Table 3.
Substitutive outcomes used in transcranial direct current stimulation research.
Outcome | Definition | Pros | Cons |
---|---|---|---|
Neuropsychological tests | Paper or computerized tests that explore cognitive performance. | Non-expensive, relatively easy to apply, specific tests can be used according to the brain area under study. | Low signal-to-noise ratio, as performance depends on the rater, the subject's characteristics (age, educational level); learning effects, thus requiring a control group. Relatively non-specific. |
Neurophysiological measurements | Techniques that record electrical brain activity (EEG, qEEG,ERP) as to examine changes in brain activity. | Strong temporal relationship (i.e., very sensible to change), able to index subclinical changes. | Relatively non-specific (measurement of several brain networks) and medium to low spatial relationship.
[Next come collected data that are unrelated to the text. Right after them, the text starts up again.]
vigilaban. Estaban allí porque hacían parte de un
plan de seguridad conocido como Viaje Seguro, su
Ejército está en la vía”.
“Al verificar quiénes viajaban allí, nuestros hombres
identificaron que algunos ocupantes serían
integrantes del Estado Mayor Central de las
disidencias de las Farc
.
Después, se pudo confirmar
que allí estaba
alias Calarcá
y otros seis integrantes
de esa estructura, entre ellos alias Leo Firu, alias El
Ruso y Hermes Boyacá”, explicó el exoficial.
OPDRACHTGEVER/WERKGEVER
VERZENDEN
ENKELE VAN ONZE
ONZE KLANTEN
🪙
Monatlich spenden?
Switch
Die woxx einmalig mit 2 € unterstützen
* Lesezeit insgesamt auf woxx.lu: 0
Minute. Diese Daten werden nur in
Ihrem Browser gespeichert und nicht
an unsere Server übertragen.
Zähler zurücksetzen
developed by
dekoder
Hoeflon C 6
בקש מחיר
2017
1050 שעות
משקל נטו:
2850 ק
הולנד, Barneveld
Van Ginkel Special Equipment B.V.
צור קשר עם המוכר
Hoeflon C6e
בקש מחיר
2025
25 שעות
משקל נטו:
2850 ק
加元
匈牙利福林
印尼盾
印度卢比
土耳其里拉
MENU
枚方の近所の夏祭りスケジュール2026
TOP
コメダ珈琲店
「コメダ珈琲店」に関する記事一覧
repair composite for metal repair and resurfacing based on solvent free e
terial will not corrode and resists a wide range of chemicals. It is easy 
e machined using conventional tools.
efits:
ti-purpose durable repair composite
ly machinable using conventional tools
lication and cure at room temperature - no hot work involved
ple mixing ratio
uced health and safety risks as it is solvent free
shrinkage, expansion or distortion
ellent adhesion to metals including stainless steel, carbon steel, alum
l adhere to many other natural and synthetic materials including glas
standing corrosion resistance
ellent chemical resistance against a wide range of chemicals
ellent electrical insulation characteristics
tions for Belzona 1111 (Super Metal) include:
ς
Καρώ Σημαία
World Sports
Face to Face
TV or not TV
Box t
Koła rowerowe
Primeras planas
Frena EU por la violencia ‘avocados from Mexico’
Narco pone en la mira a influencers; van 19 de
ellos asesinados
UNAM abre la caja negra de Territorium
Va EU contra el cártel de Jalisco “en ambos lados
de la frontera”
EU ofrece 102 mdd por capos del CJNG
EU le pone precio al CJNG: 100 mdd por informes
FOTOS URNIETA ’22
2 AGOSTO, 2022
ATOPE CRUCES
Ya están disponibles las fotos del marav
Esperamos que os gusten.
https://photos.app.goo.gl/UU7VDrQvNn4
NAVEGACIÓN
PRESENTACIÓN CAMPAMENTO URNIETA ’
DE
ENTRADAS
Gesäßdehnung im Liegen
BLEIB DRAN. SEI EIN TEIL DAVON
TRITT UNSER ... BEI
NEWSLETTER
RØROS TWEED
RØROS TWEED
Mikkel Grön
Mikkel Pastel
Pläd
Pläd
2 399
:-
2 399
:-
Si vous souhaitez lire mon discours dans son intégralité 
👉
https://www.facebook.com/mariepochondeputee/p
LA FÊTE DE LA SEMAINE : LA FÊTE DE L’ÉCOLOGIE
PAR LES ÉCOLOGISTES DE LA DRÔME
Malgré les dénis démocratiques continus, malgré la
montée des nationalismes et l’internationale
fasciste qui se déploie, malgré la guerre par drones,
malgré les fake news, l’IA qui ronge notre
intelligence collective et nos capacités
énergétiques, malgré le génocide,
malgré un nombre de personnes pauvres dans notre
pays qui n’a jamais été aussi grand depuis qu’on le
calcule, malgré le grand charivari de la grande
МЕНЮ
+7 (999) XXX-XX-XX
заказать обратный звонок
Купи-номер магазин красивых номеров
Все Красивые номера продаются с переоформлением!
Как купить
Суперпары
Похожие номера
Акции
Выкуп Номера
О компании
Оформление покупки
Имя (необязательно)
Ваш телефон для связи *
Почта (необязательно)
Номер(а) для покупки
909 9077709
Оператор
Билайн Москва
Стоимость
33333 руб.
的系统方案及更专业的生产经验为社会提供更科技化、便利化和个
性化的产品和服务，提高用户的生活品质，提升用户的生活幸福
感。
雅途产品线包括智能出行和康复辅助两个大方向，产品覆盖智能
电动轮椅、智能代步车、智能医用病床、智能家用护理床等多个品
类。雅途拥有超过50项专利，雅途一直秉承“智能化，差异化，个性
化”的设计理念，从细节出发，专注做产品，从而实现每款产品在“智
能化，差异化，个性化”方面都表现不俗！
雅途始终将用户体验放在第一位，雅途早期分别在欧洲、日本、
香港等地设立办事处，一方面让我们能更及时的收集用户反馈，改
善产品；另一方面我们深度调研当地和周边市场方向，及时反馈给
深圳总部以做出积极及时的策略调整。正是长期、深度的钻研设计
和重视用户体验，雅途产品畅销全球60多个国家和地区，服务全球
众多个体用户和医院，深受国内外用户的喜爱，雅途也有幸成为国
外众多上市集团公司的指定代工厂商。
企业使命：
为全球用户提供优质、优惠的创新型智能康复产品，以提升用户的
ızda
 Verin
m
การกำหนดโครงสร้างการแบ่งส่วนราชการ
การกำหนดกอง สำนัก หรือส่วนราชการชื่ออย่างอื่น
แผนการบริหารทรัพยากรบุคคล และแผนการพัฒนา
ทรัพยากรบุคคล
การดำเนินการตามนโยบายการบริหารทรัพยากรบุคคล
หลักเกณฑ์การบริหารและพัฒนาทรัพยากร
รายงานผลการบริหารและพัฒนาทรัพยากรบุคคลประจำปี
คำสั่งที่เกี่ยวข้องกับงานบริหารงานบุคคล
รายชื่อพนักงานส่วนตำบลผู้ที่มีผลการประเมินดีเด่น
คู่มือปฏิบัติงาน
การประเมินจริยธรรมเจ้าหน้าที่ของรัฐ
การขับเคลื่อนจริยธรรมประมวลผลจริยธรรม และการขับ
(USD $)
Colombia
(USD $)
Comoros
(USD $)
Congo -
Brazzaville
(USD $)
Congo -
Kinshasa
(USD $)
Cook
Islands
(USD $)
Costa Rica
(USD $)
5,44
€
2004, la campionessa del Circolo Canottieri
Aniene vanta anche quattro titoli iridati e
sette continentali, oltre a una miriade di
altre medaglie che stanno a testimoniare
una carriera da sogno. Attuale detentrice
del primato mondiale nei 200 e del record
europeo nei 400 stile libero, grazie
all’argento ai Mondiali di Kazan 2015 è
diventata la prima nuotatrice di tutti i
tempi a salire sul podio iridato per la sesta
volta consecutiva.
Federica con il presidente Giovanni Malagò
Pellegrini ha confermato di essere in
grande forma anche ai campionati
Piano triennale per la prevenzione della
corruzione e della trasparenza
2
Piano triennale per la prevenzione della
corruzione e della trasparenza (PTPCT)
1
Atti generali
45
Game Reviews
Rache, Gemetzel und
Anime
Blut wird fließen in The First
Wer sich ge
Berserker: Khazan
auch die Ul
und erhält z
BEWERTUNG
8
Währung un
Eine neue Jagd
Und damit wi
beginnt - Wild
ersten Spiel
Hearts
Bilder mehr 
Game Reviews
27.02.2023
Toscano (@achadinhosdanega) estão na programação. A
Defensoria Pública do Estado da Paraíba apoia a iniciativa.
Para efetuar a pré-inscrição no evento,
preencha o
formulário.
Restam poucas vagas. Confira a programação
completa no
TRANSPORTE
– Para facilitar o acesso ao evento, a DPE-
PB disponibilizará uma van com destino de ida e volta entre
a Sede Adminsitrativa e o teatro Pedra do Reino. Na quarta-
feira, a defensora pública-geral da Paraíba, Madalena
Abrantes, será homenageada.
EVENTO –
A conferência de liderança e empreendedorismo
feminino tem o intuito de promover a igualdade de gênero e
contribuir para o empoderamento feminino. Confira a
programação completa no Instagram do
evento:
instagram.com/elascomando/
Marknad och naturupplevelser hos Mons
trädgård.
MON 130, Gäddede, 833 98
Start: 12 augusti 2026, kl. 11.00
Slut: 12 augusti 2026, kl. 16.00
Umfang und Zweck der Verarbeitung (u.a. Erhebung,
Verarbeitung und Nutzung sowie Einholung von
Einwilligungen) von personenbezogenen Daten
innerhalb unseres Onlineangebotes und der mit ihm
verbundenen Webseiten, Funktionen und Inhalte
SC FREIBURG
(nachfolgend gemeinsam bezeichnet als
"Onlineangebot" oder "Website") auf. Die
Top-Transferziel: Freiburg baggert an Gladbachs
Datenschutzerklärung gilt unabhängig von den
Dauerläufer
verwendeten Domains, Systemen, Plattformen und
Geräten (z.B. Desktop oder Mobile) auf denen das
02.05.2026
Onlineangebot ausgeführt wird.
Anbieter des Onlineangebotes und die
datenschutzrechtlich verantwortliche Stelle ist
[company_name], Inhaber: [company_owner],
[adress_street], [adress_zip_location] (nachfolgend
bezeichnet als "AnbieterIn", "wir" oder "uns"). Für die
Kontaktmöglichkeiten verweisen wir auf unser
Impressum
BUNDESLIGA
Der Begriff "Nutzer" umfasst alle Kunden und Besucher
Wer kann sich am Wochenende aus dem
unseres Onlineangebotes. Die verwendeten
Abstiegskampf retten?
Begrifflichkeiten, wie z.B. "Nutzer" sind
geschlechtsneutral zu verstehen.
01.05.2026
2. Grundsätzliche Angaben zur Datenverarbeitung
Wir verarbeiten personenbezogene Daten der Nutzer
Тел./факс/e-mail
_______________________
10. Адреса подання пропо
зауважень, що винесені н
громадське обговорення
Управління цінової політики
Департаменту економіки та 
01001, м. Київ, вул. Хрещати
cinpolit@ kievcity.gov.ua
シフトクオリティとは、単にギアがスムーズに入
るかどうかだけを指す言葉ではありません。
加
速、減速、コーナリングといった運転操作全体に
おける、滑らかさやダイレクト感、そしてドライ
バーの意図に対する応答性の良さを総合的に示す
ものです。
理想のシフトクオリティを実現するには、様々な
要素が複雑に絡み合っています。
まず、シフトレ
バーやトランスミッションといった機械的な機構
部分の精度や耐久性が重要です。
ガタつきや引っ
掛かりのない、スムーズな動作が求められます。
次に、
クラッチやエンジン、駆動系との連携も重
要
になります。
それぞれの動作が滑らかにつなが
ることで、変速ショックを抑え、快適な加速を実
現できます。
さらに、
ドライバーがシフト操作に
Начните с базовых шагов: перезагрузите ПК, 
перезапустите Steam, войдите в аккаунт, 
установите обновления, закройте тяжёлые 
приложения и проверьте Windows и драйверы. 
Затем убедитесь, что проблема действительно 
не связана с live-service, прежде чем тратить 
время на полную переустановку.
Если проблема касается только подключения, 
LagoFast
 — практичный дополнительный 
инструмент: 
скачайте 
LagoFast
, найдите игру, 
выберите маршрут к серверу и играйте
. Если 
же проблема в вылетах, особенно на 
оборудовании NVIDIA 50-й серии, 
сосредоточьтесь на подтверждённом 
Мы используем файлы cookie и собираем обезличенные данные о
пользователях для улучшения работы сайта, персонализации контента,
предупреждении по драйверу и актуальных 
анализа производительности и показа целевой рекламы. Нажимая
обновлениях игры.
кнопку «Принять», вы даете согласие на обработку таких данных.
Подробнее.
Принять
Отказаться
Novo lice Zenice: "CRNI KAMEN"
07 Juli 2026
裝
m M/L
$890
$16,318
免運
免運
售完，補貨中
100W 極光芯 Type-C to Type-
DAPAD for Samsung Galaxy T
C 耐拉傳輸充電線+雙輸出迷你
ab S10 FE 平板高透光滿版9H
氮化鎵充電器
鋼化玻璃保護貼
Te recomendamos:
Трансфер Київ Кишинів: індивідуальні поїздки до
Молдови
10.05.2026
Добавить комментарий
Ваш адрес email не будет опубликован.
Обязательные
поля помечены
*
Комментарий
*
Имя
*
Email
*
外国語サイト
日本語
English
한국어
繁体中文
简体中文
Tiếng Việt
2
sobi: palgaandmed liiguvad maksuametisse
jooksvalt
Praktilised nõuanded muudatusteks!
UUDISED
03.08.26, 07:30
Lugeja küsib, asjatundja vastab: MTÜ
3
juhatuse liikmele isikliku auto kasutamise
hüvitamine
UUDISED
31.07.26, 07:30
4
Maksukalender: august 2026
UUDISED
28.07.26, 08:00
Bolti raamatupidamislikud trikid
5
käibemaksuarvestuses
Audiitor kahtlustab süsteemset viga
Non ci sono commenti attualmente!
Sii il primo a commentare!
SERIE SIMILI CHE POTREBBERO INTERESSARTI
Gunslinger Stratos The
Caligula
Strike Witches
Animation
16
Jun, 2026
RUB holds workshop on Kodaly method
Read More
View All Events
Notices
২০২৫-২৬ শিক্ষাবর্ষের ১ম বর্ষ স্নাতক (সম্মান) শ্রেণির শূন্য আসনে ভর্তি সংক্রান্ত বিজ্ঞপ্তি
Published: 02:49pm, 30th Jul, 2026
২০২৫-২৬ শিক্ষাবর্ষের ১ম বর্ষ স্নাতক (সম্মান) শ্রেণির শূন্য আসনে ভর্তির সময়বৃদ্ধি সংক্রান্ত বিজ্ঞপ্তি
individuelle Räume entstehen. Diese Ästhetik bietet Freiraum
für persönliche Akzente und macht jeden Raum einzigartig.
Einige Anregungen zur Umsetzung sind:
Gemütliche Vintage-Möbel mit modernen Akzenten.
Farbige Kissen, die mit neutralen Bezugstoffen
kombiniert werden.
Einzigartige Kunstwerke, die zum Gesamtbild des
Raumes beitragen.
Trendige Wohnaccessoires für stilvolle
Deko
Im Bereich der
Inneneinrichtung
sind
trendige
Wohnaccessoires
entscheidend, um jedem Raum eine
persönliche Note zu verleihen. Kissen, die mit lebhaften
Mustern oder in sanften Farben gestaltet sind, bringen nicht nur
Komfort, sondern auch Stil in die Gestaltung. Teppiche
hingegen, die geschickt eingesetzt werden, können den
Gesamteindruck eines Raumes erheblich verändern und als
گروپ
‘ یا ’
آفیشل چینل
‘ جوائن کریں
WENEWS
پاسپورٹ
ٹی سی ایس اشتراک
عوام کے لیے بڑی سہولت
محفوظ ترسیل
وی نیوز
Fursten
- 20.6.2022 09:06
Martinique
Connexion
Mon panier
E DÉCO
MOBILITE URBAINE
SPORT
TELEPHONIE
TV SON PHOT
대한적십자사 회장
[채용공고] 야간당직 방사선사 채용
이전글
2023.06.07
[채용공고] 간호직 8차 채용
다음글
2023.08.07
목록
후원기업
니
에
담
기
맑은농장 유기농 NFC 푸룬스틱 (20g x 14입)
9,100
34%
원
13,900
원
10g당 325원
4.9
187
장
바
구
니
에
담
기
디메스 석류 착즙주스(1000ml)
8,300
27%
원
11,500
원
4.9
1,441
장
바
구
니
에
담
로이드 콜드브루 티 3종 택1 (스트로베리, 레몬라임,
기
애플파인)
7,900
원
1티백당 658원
Devices should be adapted to minimize electrical noise of tDCS. |
Transcranial Magnetic Stimulation (TMS) | TMS used as a tool to index cortical excitability | Relatively affordable and easy to apply, provide several measures of cortical excitability. | Measures obtained with TMS have considerable intra and inter-subject variability; usually applied over the motor cortex only. |
Neuroimaging methods - Radiotracers | Methods such as PET and SPECT that use radioactivity to assess brain metabolism. | Good temporal relationship, able to index subclinical changes, can be used during "online" tDCS. | Poor spatial resolution, invasive, PET is expensive and not always available (requires a cyclotron). |
MRI-based neuroimaging methods | MRI-based analyses (e.g. functional, structural, spectroscopy, DTI) that provide static and dynamic neuroimages. | Not-invasive, excellent spatial and temporal resolution (according to the method), specific. | Analyses are difficult and can yield false-positive results, expensive, not always available, tDCS devices and MRI cannot be used simultaneously. |
Blood chemistry | Blood measurement of substances expressed by the CNS that cross BBB. | Minimally invasive, easy to perform, samples can be frozen and analyzed later, gives a quantitative measurement, sensible to change. | Minimal spatial resolution (brain metabolites are usually not specific of a particular area), low temporal resolution (metabolites must cross the BBB), lack of important biological blood markers in neuropsychiatry. |
tDCS= transcranial direct current stimulation; EEG= electroencephalography; qEEG= quantitative EEG; ERP = evoked-related potentials; PET = positron-emission tomography; SPECT = single photon emission computed tomography; MRI = magnetic resonance imaging; DTI = diffusion tensor imaging; CNS = central nervous system; BBB= blood-brain barrier.